In the “Strawberry Shortcake in the Big Apple City” episode (part 2, part 3), Strawberry Shortcake travels to New York to compete in a baking contest with her nemesis, the Peculiar Purple Pie Man. He sets many obstacles for her so that she can not make it to the competition or beat him. Luckily, Strawberry Shortcake meets a gang of friends along the way that help her overcome these setbacks, making her trip end on a happy note when she beats the Purple Pie Man in the competition!
This episode does go along with many of Cross’ arguments because the towns and buildings are that of a fantasy world, often made out of common desserts. Snail mail in this world is literally delivered by a snail, and airplanes are simply butterflies. This is a world in which the sun talks and when bad things are thrown in Strawberry’s way, such as the Purple Man catching her airplane (or butterfly) with a butterfly net, happy thoughts can save the day. Many things such as this, obvious signs of “moral tags” (296), are evident in the episode. These moral tags were meant to justify the PLC’s and make them seem better for children. Other examples include quotes such as “Never say never” and “Be good losers. Victory lies in the struggle, not in the prize.” The various friends made by Strawberry in the episode affirm the idea that “friendship” toys for girls were being made instead of home-making or mothering toys.

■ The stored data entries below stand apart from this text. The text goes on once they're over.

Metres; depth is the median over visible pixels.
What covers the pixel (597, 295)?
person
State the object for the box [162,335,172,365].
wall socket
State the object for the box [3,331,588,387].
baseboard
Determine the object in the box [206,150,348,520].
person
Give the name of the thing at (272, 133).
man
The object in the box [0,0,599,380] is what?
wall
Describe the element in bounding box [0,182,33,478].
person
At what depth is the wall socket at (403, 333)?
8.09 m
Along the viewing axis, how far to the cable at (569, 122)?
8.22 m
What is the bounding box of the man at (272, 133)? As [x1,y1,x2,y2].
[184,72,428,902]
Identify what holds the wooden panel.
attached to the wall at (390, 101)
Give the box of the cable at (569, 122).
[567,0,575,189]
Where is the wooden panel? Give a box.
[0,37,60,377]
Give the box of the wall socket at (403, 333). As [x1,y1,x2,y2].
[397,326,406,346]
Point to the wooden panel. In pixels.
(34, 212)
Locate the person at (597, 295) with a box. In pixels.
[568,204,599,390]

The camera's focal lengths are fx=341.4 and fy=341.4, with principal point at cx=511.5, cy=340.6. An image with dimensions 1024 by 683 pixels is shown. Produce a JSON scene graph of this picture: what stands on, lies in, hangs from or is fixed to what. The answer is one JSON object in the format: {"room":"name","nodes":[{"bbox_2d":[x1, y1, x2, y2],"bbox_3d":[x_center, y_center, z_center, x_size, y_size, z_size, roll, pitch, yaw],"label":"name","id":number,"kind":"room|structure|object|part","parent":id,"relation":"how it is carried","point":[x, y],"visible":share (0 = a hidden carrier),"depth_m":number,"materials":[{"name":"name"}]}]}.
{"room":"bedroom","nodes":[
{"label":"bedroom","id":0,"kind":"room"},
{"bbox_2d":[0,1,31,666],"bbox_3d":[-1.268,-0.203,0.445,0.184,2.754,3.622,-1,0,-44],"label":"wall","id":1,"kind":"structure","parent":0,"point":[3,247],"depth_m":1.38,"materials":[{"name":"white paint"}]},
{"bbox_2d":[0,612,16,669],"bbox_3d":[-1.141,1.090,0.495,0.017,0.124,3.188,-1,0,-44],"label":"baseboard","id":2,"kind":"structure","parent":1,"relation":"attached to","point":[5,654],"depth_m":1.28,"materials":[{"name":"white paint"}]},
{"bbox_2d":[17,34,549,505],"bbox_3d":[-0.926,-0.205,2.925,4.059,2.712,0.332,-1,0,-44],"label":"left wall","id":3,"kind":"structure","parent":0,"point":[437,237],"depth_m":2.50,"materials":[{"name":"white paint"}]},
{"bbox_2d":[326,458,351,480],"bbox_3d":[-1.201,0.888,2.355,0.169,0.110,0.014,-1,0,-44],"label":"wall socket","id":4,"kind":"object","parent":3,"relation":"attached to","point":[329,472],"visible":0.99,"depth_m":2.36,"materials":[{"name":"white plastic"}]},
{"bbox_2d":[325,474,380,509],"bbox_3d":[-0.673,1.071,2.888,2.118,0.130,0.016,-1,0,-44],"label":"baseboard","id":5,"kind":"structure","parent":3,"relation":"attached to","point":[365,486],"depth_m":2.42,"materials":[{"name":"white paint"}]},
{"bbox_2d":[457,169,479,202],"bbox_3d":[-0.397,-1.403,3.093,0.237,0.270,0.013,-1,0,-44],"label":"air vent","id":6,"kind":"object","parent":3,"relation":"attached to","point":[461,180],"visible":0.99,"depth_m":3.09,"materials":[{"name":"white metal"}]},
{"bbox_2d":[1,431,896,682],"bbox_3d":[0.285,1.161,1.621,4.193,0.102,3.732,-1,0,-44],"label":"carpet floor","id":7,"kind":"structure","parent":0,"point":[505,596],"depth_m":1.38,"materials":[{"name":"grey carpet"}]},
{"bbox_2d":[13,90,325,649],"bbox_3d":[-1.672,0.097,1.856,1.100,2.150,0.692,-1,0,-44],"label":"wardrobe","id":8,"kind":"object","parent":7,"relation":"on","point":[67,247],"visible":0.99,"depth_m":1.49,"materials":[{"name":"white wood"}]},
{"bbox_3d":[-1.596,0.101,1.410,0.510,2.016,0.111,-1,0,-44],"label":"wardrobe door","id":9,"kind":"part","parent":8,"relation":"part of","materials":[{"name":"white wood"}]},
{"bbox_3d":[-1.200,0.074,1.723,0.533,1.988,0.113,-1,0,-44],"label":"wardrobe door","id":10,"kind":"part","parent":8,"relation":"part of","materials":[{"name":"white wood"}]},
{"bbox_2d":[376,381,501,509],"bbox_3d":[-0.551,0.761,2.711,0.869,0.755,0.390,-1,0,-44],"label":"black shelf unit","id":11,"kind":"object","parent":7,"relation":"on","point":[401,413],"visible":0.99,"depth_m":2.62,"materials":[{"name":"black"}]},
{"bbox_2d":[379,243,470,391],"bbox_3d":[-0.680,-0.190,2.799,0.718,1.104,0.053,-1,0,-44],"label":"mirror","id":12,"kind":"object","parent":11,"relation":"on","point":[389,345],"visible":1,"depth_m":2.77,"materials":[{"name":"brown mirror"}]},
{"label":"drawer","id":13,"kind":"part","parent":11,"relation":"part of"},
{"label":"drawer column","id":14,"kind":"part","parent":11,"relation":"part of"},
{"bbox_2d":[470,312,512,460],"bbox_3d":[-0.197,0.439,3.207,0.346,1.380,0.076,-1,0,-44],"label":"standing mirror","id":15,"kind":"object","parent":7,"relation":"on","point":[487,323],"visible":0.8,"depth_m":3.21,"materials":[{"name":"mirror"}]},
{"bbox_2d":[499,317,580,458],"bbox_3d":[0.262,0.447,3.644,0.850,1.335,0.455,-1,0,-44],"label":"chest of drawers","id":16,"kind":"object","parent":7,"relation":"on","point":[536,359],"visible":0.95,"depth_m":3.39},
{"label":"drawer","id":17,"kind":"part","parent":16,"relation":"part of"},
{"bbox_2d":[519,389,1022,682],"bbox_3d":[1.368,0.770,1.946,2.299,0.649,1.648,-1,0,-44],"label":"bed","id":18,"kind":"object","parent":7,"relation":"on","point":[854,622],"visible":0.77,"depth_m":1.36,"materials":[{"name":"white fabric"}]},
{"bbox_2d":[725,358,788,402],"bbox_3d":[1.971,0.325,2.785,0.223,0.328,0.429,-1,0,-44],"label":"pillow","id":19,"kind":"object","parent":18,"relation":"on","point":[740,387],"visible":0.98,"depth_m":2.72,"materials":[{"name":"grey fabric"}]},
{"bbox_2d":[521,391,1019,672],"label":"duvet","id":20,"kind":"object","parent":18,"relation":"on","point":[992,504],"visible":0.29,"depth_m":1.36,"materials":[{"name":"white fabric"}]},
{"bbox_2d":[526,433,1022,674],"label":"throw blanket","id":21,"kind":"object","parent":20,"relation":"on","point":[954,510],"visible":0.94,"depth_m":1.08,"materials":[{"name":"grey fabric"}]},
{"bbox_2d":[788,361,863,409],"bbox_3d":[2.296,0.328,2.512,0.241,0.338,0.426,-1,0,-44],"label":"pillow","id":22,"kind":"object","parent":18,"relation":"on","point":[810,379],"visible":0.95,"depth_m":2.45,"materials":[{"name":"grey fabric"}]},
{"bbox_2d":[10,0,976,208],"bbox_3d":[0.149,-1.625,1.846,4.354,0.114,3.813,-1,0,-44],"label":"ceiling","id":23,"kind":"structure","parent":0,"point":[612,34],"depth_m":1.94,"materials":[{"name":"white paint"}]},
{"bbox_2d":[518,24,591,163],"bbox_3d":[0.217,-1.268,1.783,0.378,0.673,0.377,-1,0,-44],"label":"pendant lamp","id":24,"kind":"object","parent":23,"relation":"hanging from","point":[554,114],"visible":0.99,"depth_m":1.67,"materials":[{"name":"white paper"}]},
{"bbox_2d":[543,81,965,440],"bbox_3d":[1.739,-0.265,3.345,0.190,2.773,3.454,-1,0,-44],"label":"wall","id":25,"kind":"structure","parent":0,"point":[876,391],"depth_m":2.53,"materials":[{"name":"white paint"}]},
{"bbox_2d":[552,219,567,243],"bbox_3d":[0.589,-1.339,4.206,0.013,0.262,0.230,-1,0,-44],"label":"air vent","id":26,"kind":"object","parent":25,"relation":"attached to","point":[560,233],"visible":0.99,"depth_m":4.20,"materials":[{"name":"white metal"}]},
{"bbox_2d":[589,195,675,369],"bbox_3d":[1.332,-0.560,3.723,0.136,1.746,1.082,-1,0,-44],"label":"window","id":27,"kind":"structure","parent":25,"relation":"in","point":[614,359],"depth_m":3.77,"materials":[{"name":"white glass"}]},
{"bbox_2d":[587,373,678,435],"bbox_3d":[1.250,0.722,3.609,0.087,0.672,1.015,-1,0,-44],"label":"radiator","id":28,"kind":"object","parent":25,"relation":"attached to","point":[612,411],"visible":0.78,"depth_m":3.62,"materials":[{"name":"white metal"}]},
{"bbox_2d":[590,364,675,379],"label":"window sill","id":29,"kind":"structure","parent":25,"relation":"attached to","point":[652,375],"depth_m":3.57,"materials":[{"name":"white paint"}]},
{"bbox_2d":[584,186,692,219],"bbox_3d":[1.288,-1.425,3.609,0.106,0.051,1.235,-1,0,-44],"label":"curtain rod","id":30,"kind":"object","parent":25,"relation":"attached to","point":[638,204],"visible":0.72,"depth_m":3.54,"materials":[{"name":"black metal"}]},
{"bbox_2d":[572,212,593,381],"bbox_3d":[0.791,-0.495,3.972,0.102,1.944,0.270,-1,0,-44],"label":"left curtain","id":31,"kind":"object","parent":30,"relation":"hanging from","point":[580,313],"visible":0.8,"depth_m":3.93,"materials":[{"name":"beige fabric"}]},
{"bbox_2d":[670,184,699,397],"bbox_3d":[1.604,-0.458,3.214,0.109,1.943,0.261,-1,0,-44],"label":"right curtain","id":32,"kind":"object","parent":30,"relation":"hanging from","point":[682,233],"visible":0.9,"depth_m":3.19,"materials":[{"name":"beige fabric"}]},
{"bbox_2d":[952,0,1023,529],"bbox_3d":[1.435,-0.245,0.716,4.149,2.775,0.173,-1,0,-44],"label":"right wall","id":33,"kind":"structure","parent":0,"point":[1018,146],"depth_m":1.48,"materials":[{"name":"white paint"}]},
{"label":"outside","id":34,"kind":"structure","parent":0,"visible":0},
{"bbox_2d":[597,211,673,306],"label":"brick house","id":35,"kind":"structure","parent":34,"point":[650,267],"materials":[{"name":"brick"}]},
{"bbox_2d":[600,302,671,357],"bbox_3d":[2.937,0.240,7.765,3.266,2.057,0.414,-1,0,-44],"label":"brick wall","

While many of Cross’ points and arguments were shown through the Strawberry Shortcake episode, there were also a few references to the real world. The Big Apple in the title refers to New York City and the bake-off is held in Times Square. One of the friends Strawberry makes is even from London. Some things from the real world stay the same, such as video cameras and tv’s. The Strawberry Shortcake world is not entirely fantasy. One part of the episode that somewhat defies one of Cross’ arguments is the lack of gender roles in toys. A friend made in “Spinach” (aka Greenwich) Village, Lemon Meringue, is a model and is constantly primping and saying how pretty she is. However, this is the only clear gender role shown in the episode.
Overall, the episode seems to reflect many of Gary Cross’ arguments and doesn’t necessarily negate many of them. While I definitely thought it had no educational value, due to the moral tags, it could be said to have some kind of merit. However, I believe that this PLC, although not necessarily all PLC’s, was mainly for the purpose of consumerism. Viewing this one episode, I agree with Gary Cross, although after viewing more of this show, or perhaps some other PLC’s, it’s possible I could change my mind. I sincerely hope all PLC’s were not as horrible as this episode of a girl named Strawberry Shortcake.